● **Given task**
Copy out the items from the first line through the line containing "genus: Rabdophaga", including both of those lines.

● **A data block**

* * *

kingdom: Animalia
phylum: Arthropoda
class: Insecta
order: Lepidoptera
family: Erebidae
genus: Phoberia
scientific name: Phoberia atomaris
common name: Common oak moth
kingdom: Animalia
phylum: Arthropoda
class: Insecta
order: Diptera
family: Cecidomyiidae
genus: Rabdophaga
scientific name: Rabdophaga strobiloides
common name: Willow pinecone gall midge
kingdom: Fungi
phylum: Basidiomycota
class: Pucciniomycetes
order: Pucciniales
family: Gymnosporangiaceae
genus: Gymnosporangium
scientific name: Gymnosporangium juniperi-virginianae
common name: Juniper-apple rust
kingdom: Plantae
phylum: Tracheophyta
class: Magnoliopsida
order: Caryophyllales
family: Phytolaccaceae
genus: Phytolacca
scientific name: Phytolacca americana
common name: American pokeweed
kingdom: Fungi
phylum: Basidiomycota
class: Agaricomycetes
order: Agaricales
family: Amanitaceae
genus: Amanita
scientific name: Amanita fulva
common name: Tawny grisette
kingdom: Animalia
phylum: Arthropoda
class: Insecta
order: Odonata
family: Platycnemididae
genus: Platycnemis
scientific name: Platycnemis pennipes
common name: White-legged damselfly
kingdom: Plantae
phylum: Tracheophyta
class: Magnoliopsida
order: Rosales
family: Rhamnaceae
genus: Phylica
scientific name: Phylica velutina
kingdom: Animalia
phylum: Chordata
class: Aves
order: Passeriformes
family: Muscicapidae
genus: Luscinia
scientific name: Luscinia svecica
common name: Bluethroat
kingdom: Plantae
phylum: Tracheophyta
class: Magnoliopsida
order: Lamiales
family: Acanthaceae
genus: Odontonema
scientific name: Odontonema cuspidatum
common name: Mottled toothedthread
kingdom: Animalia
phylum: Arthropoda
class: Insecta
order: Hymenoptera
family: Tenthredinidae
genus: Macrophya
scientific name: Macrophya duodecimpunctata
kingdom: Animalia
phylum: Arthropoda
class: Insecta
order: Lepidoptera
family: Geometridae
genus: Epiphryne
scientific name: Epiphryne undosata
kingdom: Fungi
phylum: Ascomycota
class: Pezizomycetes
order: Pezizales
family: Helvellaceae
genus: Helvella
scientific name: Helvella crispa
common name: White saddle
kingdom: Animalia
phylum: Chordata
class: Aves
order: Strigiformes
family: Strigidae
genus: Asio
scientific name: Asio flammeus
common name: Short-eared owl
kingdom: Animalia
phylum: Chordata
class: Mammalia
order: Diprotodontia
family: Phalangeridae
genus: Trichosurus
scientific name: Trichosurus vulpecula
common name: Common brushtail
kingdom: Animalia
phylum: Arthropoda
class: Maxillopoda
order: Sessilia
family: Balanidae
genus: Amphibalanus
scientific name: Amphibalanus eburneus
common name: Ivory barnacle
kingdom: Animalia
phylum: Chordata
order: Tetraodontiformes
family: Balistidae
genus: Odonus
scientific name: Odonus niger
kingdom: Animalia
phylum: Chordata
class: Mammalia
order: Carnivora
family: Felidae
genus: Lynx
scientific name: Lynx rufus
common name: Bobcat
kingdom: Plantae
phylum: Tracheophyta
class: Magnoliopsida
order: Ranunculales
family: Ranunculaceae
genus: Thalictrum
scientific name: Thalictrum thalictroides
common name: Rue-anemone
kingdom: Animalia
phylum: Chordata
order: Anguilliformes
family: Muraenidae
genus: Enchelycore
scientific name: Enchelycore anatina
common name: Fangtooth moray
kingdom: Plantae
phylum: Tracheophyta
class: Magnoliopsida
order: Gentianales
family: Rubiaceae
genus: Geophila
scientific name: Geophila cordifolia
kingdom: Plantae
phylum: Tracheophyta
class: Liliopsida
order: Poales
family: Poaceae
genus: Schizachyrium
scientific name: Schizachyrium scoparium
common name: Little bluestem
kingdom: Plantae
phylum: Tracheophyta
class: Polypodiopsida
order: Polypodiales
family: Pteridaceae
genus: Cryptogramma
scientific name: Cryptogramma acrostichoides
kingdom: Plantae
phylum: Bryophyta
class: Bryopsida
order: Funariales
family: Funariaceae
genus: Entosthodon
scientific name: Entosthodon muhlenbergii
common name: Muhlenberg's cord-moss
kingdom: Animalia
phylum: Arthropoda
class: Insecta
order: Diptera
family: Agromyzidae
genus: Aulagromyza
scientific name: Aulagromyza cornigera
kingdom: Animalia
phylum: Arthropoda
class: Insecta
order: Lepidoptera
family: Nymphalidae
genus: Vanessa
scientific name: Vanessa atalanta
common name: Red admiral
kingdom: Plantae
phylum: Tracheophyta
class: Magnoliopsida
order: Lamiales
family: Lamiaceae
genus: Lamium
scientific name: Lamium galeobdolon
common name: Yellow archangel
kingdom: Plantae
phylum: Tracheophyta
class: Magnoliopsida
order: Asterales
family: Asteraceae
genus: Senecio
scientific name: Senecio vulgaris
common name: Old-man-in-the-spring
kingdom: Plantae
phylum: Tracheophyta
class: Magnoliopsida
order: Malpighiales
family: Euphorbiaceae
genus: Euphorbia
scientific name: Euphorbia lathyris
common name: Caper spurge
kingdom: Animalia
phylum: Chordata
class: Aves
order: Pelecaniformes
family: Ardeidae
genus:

* * *

● **The solution**
kingdom: Animalia
phylum: Arthropoda
class: Insecta
order: Lepidoptera
family: Erebidae
genus: Phoberia
scientific name: Phoberia atomaris
common name: Common oak moth
kingdom: Animalia
phylum: Arthropoda
class: Insecta
order: Diptera
family: Cecidomyiidae
genus: Rabdophaga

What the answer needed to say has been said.